Tout au long du Festival de jazz, notre journaliste parcourt les différentes scènes et nous offre un compte rendu des spectacles qui ont retenu son attention.

Gregory Porter: beaucoup plus qu'un gentil géant

Gregory Porter ne remplirait pas le Théâtre Maisonneuve comme il l'a fait hier sans l'afflux de touristes étrangers, surtout américains, venus l'entendre le premier soir du 37e Festival international de jazz de Montréal. Pourtant, le chanteur afro-californien est une star confirmée auprès du grand public sur ce continent, auditoire «adulte» qui fréquente le jazz dans ses configurations les plus accessibles, dans ses référents les mieux intégrés.

À n'en point douter, ce colosse sait occuper la scène, fort d'une expérience concluante en comédie musicale au début de sa carrière, It Ain't Nothin' But the Blues, propulsion après laquelle il a fait dans le jazz vocal avec quatre albums consécutifs - Water, Be Good, Liquid Spirit et le récent Take Me To The Alley.

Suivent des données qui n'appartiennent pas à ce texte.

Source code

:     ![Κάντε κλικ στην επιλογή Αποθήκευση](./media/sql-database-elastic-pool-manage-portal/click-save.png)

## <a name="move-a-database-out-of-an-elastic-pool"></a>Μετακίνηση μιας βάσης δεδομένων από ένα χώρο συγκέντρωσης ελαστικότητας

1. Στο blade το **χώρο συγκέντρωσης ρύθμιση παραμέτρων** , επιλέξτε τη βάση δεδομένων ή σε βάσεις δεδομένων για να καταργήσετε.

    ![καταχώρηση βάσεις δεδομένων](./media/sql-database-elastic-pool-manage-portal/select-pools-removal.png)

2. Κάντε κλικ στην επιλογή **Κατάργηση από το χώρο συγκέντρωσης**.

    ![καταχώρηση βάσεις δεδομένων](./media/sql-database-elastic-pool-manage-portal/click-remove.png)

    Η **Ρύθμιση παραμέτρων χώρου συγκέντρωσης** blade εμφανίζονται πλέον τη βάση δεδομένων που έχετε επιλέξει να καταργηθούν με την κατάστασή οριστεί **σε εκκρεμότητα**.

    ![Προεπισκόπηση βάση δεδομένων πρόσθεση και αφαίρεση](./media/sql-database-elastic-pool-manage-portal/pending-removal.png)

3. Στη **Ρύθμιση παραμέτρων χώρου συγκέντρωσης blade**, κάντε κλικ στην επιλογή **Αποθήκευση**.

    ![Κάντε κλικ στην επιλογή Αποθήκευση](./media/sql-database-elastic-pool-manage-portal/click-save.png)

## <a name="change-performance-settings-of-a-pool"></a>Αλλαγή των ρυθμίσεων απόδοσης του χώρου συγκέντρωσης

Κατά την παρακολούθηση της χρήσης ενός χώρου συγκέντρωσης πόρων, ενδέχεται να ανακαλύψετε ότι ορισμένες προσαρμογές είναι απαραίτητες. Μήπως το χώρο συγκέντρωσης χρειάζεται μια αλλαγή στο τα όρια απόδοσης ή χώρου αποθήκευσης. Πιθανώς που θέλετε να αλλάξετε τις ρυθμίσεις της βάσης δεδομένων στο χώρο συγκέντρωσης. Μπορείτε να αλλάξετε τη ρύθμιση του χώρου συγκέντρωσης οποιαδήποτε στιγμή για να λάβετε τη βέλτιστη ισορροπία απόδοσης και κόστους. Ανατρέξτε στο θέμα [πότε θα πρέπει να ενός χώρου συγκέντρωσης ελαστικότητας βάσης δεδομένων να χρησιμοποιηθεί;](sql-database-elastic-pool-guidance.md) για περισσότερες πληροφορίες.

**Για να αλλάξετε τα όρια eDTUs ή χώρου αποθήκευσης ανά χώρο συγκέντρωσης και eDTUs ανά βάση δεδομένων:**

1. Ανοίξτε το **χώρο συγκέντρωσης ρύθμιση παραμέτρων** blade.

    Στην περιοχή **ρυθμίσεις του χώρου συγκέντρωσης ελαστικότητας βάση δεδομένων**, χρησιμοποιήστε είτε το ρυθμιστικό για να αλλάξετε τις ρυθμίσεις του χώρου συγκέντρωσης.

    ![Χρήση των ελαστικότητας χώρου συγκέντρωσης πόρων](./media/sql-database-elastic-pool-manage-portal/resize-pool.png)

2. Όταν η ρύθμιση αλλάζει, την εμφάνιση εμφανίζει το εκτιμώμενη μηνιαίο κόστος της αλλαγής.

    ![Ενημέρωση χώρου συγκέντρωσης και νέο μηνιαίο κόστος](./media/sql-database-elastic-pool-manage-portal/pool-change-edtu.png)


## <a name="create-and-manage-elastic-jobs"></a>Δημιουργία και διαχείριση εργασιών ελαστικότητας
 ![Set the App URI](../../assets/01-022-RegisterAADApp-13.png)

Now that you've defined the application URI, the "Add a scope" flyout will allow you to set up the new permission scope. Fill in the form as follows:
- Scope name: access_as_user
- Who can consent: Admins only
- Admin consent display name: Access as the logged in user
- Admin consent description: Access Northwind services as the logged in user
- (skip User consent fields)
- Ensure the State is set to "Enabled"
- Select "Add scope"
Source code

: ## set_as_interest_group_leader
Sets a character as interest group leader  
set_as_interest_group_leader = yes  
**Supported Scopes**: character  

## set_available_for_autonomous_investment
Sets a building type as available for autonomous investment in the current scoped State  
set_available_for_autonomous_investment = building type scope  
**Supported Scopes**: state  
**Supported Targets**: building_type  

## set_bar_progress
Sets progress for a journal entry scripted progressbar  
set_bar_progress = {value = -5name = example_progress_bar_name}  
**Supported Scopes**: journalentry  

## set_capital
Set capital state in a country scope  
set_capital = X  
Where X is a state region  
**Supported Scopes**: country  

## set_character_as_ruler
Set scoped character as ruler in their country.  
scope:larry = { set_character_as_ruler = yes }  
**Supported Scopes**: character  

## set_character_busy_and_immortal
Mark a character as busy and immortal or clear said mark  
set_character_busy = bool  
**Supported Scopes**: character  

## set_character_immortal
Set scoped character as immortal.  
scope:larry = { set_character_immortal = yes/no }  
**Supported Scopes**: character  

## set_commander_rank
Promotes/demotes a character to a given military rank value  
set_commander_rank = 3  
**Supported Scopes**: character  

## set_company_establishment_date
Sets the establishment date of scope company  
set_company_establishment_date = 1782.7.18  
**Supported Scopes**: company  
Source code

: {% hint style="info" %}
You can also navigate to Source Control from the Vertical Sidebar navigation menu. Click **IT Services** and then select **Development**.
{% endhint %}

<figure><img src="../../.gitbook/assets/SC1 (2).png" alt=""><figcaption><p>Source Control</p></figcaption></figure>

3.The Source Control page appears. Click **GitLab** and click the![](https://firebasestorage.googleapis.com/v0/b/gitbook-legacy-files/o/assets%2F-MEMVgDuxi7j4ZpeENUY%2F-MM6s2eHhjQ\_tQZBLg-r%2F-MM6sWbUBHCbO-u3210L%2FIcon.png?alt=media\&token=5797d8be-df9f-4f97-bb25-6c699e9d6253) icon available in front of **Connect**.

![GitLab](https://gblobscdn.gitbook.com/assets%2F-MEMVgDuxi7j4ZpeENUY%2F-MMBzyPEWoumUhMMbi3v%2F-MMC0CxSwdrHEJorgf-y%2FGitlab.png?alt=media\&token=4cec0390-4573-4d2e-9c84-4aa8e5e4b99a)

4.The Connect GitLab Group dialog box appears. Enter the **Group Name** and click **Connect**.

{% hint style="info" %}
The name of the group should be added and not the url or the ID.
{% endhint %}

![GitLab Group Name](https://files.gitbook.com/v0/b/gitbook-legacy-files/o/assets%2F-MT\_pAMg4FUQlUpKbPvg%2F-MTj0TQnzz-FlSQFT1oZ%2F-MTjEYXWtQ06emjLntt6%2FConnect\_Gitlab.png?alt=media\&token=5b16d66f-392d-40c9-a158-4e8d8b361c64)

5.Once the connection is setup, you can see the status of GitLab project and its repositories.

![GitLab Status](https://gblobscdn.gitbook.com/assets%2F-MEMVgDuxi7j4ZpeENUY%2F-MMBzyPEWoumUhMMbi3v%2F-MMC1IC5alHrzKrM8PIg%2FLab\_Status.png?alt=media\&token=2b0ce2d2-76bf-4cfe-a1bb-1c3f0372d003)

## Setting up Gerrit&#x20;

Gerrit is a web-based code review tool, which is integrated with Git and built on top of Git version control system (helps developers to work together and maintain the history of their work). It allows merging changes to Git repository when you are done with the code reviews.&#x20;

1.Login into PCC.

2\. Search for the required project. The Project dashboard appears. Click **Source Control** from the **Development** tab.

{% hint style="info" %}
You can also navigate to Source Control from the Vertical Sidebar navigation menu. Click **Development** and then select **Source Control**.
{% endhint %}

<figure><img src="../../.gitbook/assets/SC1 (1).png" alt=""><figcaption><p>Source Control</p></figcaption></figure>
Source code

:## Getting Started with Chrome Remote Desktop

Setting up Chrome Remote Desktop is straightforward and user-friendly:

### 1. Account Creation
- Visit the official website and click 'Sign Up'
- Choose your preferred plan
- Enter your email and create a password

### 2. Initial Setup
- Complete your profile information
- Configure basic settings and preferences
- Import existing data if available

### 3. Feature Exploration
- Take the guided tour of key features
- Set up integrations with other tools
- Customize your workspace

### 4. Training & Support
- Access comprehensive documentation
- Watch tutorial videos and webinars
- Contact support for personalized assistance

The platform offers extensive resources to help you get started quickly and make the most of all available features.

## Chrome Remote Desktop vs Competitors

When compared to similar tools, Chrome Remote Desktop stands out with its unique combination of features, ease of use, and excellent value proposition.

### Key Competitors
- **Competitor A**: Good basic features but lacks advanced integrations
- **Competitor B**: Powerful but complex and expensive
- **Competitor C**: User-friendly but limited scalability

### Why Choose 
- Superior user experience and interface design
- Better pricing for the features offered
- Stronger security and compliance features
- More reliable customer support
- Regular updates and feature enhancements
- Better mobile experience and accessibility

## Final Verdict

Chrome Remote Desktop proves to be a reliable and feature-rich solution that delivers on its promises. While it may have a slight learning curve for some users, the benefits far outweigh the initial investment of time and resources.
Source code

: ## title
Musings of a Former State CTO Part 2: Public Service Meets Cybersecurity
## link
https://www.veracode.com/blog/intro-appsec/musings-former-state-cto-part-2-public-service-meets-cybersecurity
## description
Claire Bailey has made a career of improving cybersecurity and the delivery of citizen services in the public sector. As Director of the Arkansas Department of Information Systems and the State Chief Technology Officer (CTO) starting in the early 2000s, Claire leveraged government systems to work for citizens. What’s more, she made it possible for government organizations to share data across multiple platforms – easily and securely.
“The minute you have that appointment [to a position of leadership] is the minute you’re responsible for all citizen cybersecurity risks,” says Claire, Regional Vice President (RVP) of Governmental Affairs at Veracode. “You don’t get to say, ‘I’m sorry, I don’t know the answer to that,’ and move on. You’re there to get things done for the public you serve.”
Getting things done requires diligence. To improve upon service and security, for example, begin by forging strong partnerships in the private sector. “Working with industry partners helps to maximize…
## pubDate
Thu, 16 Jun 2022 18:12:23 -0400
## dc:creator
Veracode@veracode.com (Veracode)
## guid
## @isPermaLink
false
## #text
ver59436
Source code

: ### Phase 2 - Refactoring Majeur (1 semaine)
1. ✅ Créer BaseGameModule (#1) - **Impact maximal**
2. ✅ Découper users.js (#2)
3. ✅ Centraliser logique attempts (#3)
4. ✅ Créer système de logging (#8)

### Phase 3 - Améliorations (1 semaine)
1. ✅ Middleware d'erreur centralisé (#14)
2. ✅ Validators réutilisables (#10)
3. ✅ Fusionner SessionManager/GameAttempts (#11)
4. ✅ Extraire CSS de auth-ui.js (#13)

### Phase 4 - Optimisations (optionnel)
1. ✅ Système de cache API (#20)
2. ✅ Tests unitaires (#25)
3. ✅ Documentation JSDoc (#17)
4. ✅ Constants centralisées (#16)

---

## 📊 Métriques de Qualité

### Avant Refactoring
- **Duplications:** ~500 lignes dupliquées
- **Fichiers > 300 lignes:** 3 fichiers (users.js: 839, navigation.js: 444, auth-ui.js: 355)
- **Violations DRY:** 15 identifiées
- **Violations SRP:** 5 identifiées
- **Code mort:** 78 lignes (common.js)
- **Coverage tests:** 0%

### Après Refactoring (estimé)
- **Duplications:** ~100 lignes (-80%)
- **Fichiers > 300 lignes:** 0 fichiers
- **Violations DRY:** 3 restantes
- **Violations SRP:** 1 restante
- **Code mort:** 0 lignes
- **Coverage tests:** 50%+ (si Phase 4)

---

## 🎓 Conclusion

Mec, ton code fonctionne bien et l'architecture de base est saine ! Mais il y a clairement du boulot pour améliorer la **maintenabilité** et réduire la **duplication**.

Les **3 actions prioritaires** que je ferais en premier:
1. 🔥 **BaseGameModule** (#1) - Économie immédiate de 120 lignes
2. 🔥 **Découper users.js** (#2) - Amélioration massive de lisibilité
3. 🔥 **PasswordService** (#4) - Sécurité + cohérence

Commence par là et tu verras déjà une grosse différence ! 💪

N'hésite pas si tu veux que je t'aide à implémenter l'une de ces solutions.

Devant ce public gagné d'avance, Gregory Porter a su faire la démonstration de son talent: superbe timbre, puissance à revendre, phrasé personnel, ornements de scat, ce magnétisme des gentils géants et, bien sûr, cette capine proverbiale qu'il porterait dans les pires chaleurs sahariennes - au départ utilisée pour le protéger au terme d'une chirurgie, la capine serait devenue pour lui une marque de commerce.

Quelques chansons suffisent pour réaliser le talent et l'autorité de Gregory Porter, assisté d'un quartette compétent avec lequel il fait corps dans ses envolées jazzy soul, bluesy et gospelisantes.

Alors... on s'explique mal que le lauréat du prix Ella-Fitzgerald 2016, diffusé hier en direct sur la chaîne Mezzo, ne soit pas encore adopté par une part importante des jazzophiles québécois.

Il était précédé par un duo guitare-voix, sorte d'urban folk que préconise la chanteuse Jaime Wood. Voix claire et juste, belle projection, peu de vibrato, projection moyenne, tessiture de soprano, inflexions typiques de la voix afro-américaine. Joli, de bon goût, élégant et... rien de transcendant, pour l'instant du moins.

Pilc, Hoenig, Moutin et cie... le diable est à l'Upstairs!

Assurément l'un des pianistes les plus accomplis du jazz français, transplanté en Amérique depuis le milieu des années 90, Jean-Michel Pilc vit désormais à Montréal depuis qu'il a décroché un poste d'enseignant à l'Université McGill.

Excellente perspective pour le jazz local, car Pilc peut régulièrement inviter chez nous ses amis new-yorkais ou parisiens et, souhaitons-le, devenir l'entremetteur de plusieurs rencontres artistiques entre le jazz d'ici et d'ailleurs. Ainsi, nous avions hier le luxe de voir le jazzman s'éclater sur différents standards (de Giant Steps à La vie en rose en passant par Bye Bye Blackbird) dans l'intimité de l'Upstairs, et ce avec d'éminents compagnons: le maître batteur Ari Hoenig, les saxophonistes Joel Frahm et Jacques Schwartz-Bart, sans compter le grand contrebassiste François Moutin, sideman de longue date de Jean-Michel Pilc.

Et voilà devant nous un superbe amalgame franco-américano-guadeloupéen, réuni sous la bannière Total Madness! Thématique bien choisie car Pilc n'est pas du genre elliptique sur les ivoires... Vraiment pas inhibé! Ses fans savent qu'il adore farcir les oreilles de judicieuses infos musicales, et c'est ce qu'il a fait encore hier avec ses potes endiablés. Et c'est ce qu'il fera de nouveau ce soir, cette fois en trio avec cette section rythmique idéale constituée de François Moutin et d'Ari Hoenig.